MY KOLKATA EDUGRAPH
ADVERTISEMENT
regular-article-logo Sunday, 09 November 2025

India’s hidden-TB hunt shows little bite: Just 8% of high-risk people screened against 90% benchmark

A snapshot evaluation led by government researchers found that the Central TB Division’s active case finding (ACF) programme had failed to meet four of its six performance benchmarks — gaps that could leave TB transmission chains intact

G.S. Mudur Published 09.11.25, 06:13 AM
Representational image

Representational image File picture

India’s drive to detect and treat hidden tuberculosis cases has fallen short of multiple key targets, with fewer than 8 per cent of the high-risk population screened against a desirable 90 per cent benchmark, among other deficits.

A snapshot evaluation led by government researchers found that the Central TB Division’s active case finding (ACF) programme had failed to meet four of its six performance benchmarks — gaps that could leave TB transmission chains intact.

ADVERTISEMENT

Under the ACF initiative, health workers conduct nationwide house-to-house or community campaigns, screening high-risk population groups to find active but undiagnosed TB that can worsen and spread to close contacts.

High-risk groups include the contacts of TB patients, the elderly, residents of areas with unusually high levels of TB, and populations with risk factors such as undernutrition, low socio-economic status, occupational exposure, smoking and alcohol use.

Many people with active TB remain undiagnosed because they can go months without symptoms that would prompt them to seek medical care.

India had some 500,000 such hidden TB patients in 2022, experts have estimated based on expected incidence and recorded cases — about a fifth of the country’s 2.4 million recorded cases.

Finding and treating them through effective ACF is central to India’s TB elimination goal, set by the Narendra Modi government in 2018 for 2025, but still unmet.

The new evaluation by researchers from the Indian Council of Medical Research-National Institute of Epidemiology (NIE) in Chennai and collaborating institutions, covering 30 randomly selected districts across India, points to shortfalls across the ACF cascade.

The Central TB Division commissioned what researchers called the most detailed evaluation of the ACF yet, using individual-level data from a dedicated ACF form to assess performance against set benchmarks.

Among the 7.8 million people at high risk in the 30 districts, ACF staff screened 581,633 — or just 7.4 per cent — far below the 90 per cent target. They identified 11,357 presumed cases, or 2 per cent of those screened, below the expected 5 per cent.

Of these, 7,527 or 66 per cent underwent sputum testing, short of the 95 per cent benchmark. Testing confirmed TB in 117 patients, or 1.6 per cent, below the expected 5 per cent positivity. All 117 were placed on treatment.

Only the share of the district’s population mapped as high-risk and the share of ACF-detected patients started on treatment exceeded the benchmarks, the researchers reported in PLOS Global Public Health.

“Inadequate training of ACF staff, knowledge gaps and differences between what is known and what is practised are likely contributing to these shortfalls,” Hemant Shewade, a scientist at the NIE and the study’s first author, told
The Telegraph.

Effective planning and more resources for ACF campaigns are needed to cover 90 per cent of the high-risk people at least once a year, Shewade and his colleagues wrote.

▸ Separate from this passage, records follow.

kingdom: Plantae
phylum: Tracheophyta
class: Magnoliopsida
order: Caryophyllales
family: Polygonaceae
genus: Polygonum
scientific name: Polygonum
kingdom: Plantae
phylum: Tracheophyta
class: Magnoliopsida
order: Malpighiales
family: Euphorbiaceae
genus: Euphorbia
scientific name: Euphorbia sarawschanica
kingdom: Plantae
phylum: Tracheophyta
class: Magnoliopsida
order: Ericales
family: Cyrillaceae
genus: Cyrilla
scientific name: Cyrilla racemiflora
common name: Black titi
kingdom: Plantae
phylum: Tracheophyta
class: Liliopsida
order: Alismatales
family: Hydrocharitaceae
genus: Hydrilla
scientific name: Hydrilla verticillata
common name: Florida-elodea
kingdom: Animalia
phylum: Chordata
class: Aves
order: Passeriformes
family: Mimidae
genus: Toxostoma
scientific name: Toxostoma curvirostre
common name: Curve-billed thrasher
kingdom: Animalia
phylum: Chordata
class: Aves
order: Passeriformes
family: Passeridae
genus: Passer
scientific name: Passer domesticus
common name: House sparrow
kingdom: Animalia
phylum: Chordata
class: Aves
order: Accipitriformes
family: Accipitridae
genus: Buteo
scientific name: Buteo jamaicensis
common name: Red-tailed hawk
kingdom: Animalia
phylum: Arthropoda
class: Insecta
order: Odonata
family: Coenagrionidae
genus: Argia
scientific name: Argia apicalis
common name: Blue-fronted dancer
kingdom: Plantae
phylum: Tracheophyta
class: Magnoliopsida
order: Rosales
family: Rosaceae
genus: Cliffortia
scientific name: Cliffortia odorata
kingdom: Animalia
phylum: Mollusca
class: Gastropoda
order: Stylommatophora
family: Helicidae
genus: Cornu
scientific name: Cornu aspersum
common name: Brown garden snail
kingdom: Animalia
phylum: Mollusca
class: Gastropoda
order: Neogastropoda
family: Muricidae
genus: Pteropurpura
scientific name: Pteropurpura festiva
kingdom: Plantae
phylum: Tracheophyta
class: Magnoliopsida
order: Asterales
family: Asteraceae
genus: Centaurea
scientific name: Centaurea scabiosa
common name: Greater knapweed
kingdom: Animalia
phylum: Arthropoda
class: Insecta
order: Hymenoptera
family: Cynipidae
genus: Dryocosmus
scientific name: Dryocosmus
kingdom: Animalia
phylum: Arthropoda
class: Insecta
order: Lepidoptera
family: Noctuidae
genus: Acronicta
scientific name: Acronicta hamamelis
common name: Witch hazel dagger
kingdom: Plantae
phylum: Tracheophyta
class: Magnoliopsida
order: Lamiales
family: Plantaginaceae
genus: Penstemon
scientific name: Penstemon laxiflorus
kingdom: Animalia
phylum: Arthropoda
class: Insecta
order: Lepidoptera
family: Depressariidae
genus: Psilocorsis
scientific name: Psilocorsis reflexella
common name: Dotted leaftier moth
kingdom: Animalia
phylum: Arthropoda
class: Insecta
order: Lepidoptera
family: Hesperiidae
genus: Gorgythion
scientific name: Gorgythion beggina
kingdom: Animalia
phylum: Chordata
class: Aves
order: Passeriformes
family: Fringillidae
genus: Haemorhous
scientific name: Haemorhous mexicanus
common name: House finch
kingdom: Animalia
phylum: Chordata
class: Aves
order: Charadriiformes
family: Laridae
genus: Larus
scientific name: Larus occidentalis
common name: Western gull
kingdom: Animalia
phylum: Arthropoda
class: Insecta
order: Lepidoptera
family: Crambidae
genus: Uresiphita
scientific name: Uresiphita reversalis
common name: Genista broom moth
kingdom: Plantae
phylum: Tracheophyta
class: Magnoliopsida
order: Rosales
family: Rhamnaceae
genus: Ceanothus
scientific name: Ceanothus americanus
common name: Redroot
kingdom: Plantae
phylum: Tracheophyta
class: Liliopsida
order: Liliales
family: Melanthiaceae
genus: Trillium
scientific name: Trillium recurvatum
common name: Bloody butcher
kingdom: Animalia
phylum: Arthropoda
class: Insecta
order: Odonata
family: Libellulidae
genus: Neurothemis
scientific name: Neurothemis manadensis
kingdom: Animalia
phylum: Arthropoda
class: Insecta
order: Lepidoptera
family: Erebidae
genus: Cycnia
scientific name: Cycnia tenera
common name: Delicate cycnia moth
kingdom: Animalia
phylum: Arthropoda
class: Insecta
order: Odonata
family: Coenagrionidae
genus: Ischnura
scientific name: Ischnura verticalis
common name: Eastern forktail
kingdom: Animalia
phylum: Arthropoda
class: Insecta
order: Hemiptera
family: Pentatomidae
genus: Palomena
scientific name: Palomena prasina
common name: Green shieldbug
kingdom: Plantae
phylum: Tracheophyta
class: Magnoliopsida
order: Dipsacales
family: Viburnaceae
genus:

“The findings flag a harsh reality about TB in India — the ACF initiative is not working as effectively as it should,” said Sachin Atre, a TB researcher at the DY Patil Medical College in Pune who was not associated with the NIE study.

Poor-quality ACF campaigns threaten to delay TB elimination because, without timely diagnosis, people with TB will continue to spread the infection. Studies suggest that a person with active lung TB can infect up to six close contacts over a year.

Multiple factors may account for the ACF’s poor performance, Atre said. Social stigma may hold people back from revealing symptoms to strangers, and temporary staff recruited for campaigns might not be adequately trained or motivated or may face resource constraints.

“What we know is that nearly eight years after it started, the ACF isn’t working,” Atre told this newspaper. “It might be wiser to channel the resources used for ACF campaigns into strengthening the existing TB control programme, which relies on treating cases when they seek medical help.”

India’s progress against TB has been slower than it had hoped. A World Health Organisation report estimated in 2024 that India’s TB incidence was 195 per 100,000 people in 2023. The health ministry’s elimination plan unveiled in 2017 had set multiple milestones, including reducing TB incidence from 217 per 100,000 in 2015 to 77 by 2023 and 44 by 2025.